→ **TASK OBJECTIVE**: Reproduce every line of the listing below word for word, omitting the pictures.

[Saved entries]
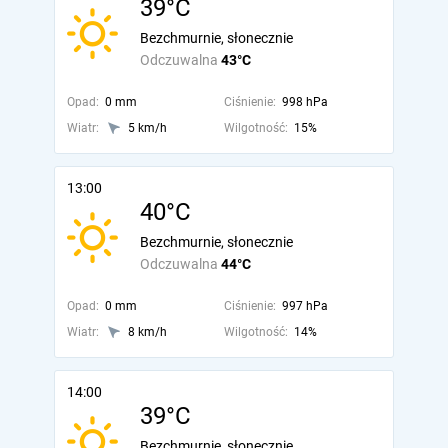
39°C
Bezchmurnie, słonecznie
Odczuwalna
43°C
Opad:
0 mm
Ciśnienie:
998 hPa
Wiatr:
5 km/h
Wilgotność:
15%
13:00
40°C
Bezchmurnie, słonecznie
Odczuwalna
44°C
Opad:
0 mm
Ciśnienie:
997 hPa
Wiatr:
8 km/h
Wilgotność:
14%
14:00
39°C
Bezchmurnie, słonecznie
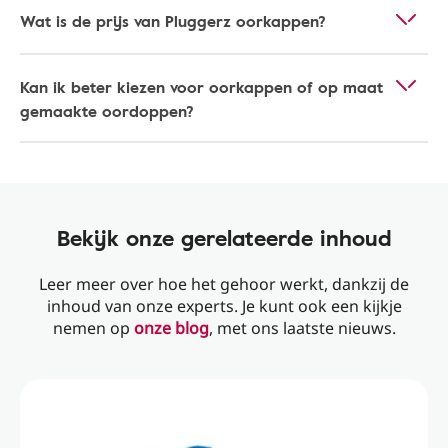
Wat is de prijs van Pluggerz oorkappen?
Kan ik beter kiezen voor oorkappen of op maat
gemaakte oordoppen?
Bekijk onze gerelateerde inhoud
Leer meer over hoe het gehoor werkt, dankzij de
inhoud van onze experts. Je kunt ook een kijkje
nemen op
onze blog
, met ons laatste nieuws.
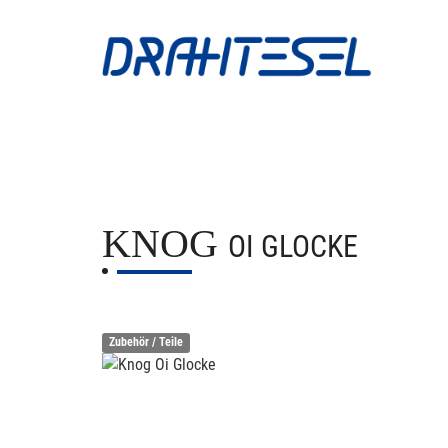
KNOG
OI GLOCKE
Zubehör / Teile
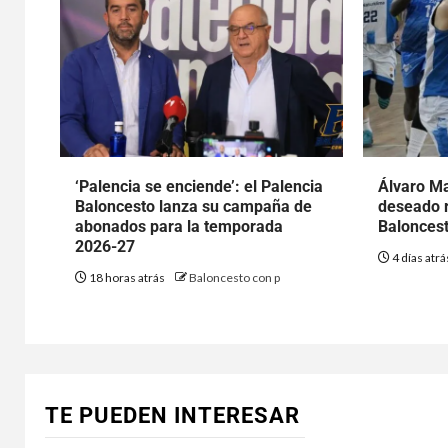
‘Palencia se enciende’: el Palencia
Álvaro Ma
Baloncesto lanza su campaña de
deseado r
abonados para la temporada
Baloncest
2026-27
4 días atr
18 horas atrás
Baloncesto con p
TE PUEDEN INTERESAR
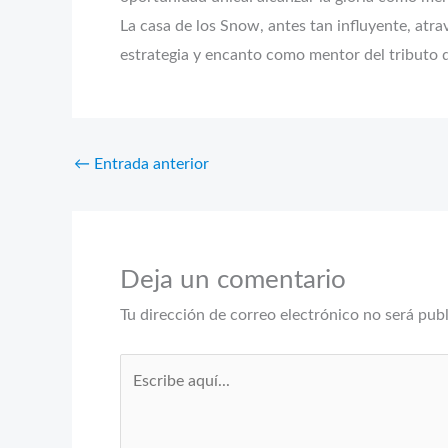
La casa de los Snow, antes tan influyente, atr
estrategia y encanto como mentor del tributo 
←
Entrada anterior
Deja un comentario
Tu dirección de correo electrónico no será pub
Escribe
aquí...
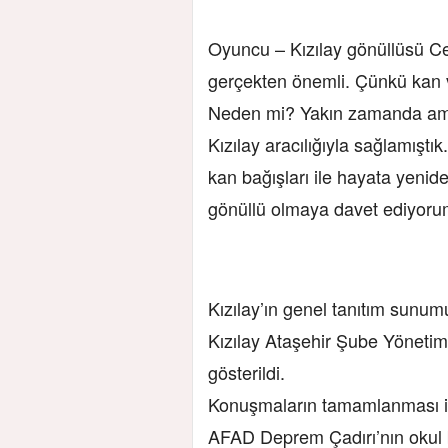
Oyuncu – Kızılay gönüllüsü Ce
gerçekten önemli. Çünkü kan 
Neden mi? Yakın zamanda amca
Kızılay aracılığıyla sağlamıştı
kan bağışları ile hayata yenid
gönüllü olmaya davet ediyorum”
Kızılay’ın genel tanıtım sun
Kızılay Ataşehir Şube Yönetim
gösterildi.
Konuşmaların tamamlanması ile
AFAD Deprem Çadırı’nın okul 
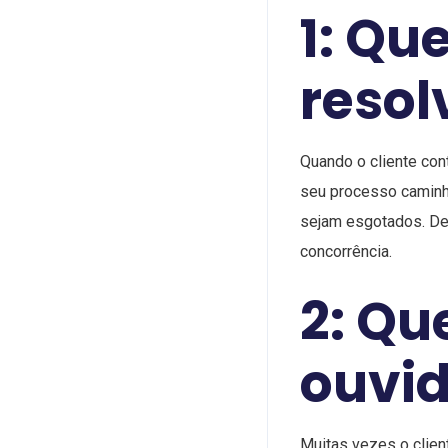
1: Qu
resol
Quando o cliente con
seu processo caminh
sejam esgotados. De
concorrência.
2: Que
ouvid
Muitas vezes o clien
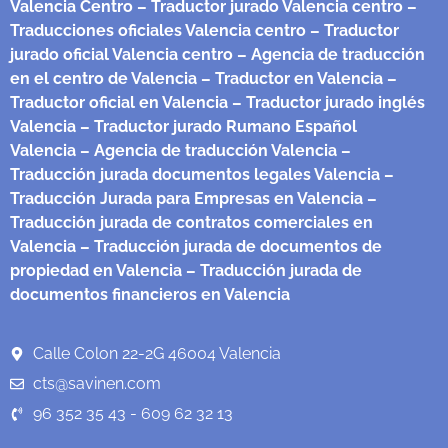
Valencia Centro
– Traductor jurado Valencia centro
–
Traducciones oficiales Valencia centro
– Traductor
jurado oficial Valencia centro
– Agencia de traducción
en el centro de Valencia
– Traductor en Valencia
–
Traductor oficial en Valencia
– Traductor jurado inglés
Valencia
– Traductor jurado Rumano Español
Valencia
– Agencia de traducción Valencia
–
Traducción jurada documentos legales Valencia
–
Traducción Jurada para Empresas en Valencia
–
Traducción jurada de contratos comerciales en
Valencia
– Traducción jurada de documentos de
propiedad en Valencia
– Traducción jurada de
documentos financieros en Valencia
Calle Colon 22-2G 46004 Valencia
cts@savinen.com
96 352 35 43 - 609 62 32 13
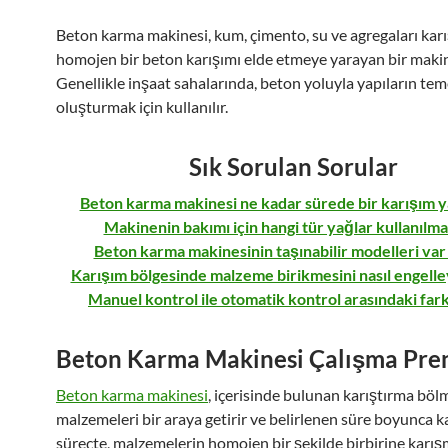
Beton karma makinesi, kum, çimento, su ve agregaları karı
homojen bir beton karışımı elde etmeye yarayan bir makin
Genellikle inşaat sahalarında, beton yoluyla yapıların tem
oluşturmak için kullanılır.
Sık Sorulan Sorular
Beton karma makinesi ne kadar sürede bir karışım y
Makinenin bakımı için hangi tür yağlar kullanılma
Beton karma makinesinin taşınabilir modelleri var
Karışım bölgesinde malzeme birikmesini nasıl engelle
Manuel kontrol ile otomatik kontrol arasındaki far
Beton Karma Makinesi Çalışma Pren
Beton karma makinesi
, içerisinde bulunan karıştırma bö
malzemeleri bir araya getirir ve belirlenen süre boyunca ka
süreçte, malzemelerin homojen bir şekilde birbirine karış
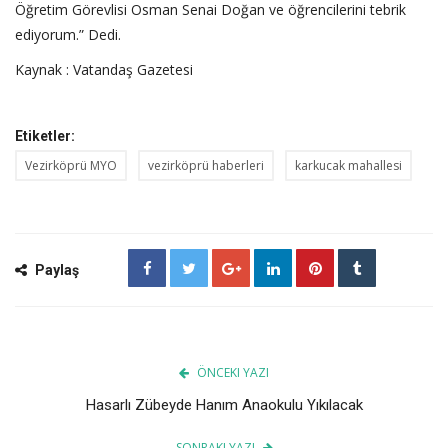
Öğretim Görevlisi Osman Senai Doğan ve öğrencilerini tebrik
ediyorum.” Dedi.
Kaynak : Vatandaş Gazetesi
Etiketler:
Vezirköprü MYO
vezirköprü haberleri
karkucak mahallesi
Paylaş
ÖNCEKI YAZI
Hasarlı Zübeyde Hanım Anaokulu Yıkılacak
SONRAKI YAZI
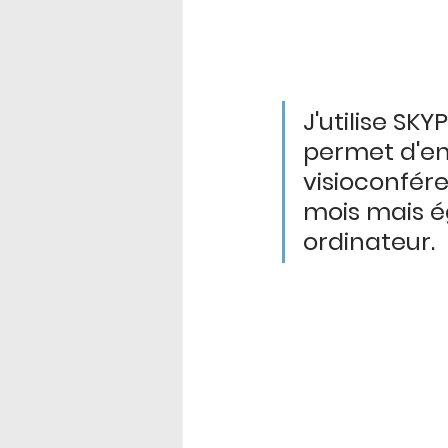
J'utilise SK
permet d'enr
visioconfér
mois mais é
ordinateur.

→ **SOLUTION TO THIS PROBLEM**:
39°C
Bezchmurnie, słonecznie
Odczuwalna
43°C
Opad:
0 mm
Ciśnienie:
998 hPa
Wiatr:
5 km/h
Wilgotność:
15%
13:00
40°C
Bezchmurnie, słonecznie
Odczuwalna
44°C
Opad:
0 mm
Ciśnienie:
997 hPa
Wiatr:
8 km/h
Wilgotność:
14%
14:00
39°C
Bezchmurnie, słonecznie
Wat is de prijs van Pluggerz oorkappen?
Kan ik beter kiezen voor oorkappen of op maat
gemaakte oordoppen?
Bekijk onze gerelateerde inhoud
Leer meer over hoe het gehoor werkt, dankzij de
inhoud van onze experts. Je kunt ook een kijkje
nemen op
onze blog
, met ons laatste nieuws.
KNOG
OI GLOCKE
Zubehör / Teile
‘Palencia se enciende’: el Palencia
Álvaro Ma
Baloncesto lanza su campaña de
deseado r
abonados para la temporada
Baloncest
2026-27
4 días atr
18 horas atrás
Baloncesto con p
TE PUEDEN INTERESAR
La casa de los Snow, antes tan influyente, atr
estrategia y encanto como mentor del tributo 
←
Entrada anterior
Deja un comentario
Tu dirección de correo electrónico no será pub
Escribe
aquí...
Oyuncu – Kızılay gönüllüsü Ce
gerçekten önemli. Çünkü kan 
Neden mi? Yakın zamanda amca
Kızılay aracılığıyla sağlamıştı
kan bağışları ile hayata yenid
gönüllü olmaya davet ediyorum”
Kızılay’ın genel tanıtım sun
Kızılay Ataşehir Şube Yönetim
gösterildi.
Konuşmaların tamamlanması ile
AFAD Deprem Çadırı’nın okul 
1: Qu
resol
Quando o cliente con
seu processo caminh
sejam esgotados. De
concorrência.
2: Que
ouvid
Muitas vezes o clien
Valencia Centro
– Traductor jurado Valencia centro
–
Traducciones oficiales Valencia centro
– Traductor
jurado oficial Valencia centro
– Agencia de traducción
en el centro de Valencia
– Traductor en Valencia
–
Traductor oficial en Valencia
– Traductor jurado inglés
Valencia
– Traductor jurado Rumano Español
Valencia
– Agencia de traducción Valencia
–
Traducción jurada documentos legales Valencia
–
Traducción Jurada para Empresas en Valencia
–
Traducción jurada de contratos comerciales en
Valencia
– Traducción jurada de documentos de
propiedad en Valencia
– Traducción jurada de
documentos financieros en Valencia
Calle Colon 22-2G 46004 Valencia
cts@savinen.com
96 352 35 43 - 609 62 32 13
Beton karma makinesi, kum, çimento, su ve agregaları karı
homojen bir beton karışımı elde etmeye yarayan bir makin
Genellikle inşaat sahalarında, beton yoluyla yapıların tem
oluşturmak için kullanılır.
Sık Sorulan Sorular
Beton karma makinesi ne kadar sürede bir karışım y
Makinenin bakımı için hangi tür yağlar kullanılma
Beton karma makinesinin taşınabilir modelleri var
Karışım bölgesinde malzeme birikmesini nasıl engelle
Manuel kontrol ile otomatik kontrol arasındaki far
Beton Karma Makinesi Çalışma Pren
Beton karma makinesi
, içerisinde bulunan karıştırma bö
malzemeleri bir araya getirir ve belirlenen süre boyunca ka
süreçte, malzemelerin homojen bir şekilde birbirine karış
Öğretim Görevlisi Osman Senai Doğan ve öğrencilerini tebrik
ediyorum.” Dedi.
Kaynak : Vatandaş Gazetesi
Etiketler:
Vezirköprü MYO
vezirköprü haberleri
karkucak mahallesi
Paylaş
ÖNCEKI YAZI
Hasarlı Zübeyde Hanım Anaokulu Yıkılacak
SONRAKI YAZI
J'utilise SK
permet d'enr
visioconfér
mois mais é
ordinateur.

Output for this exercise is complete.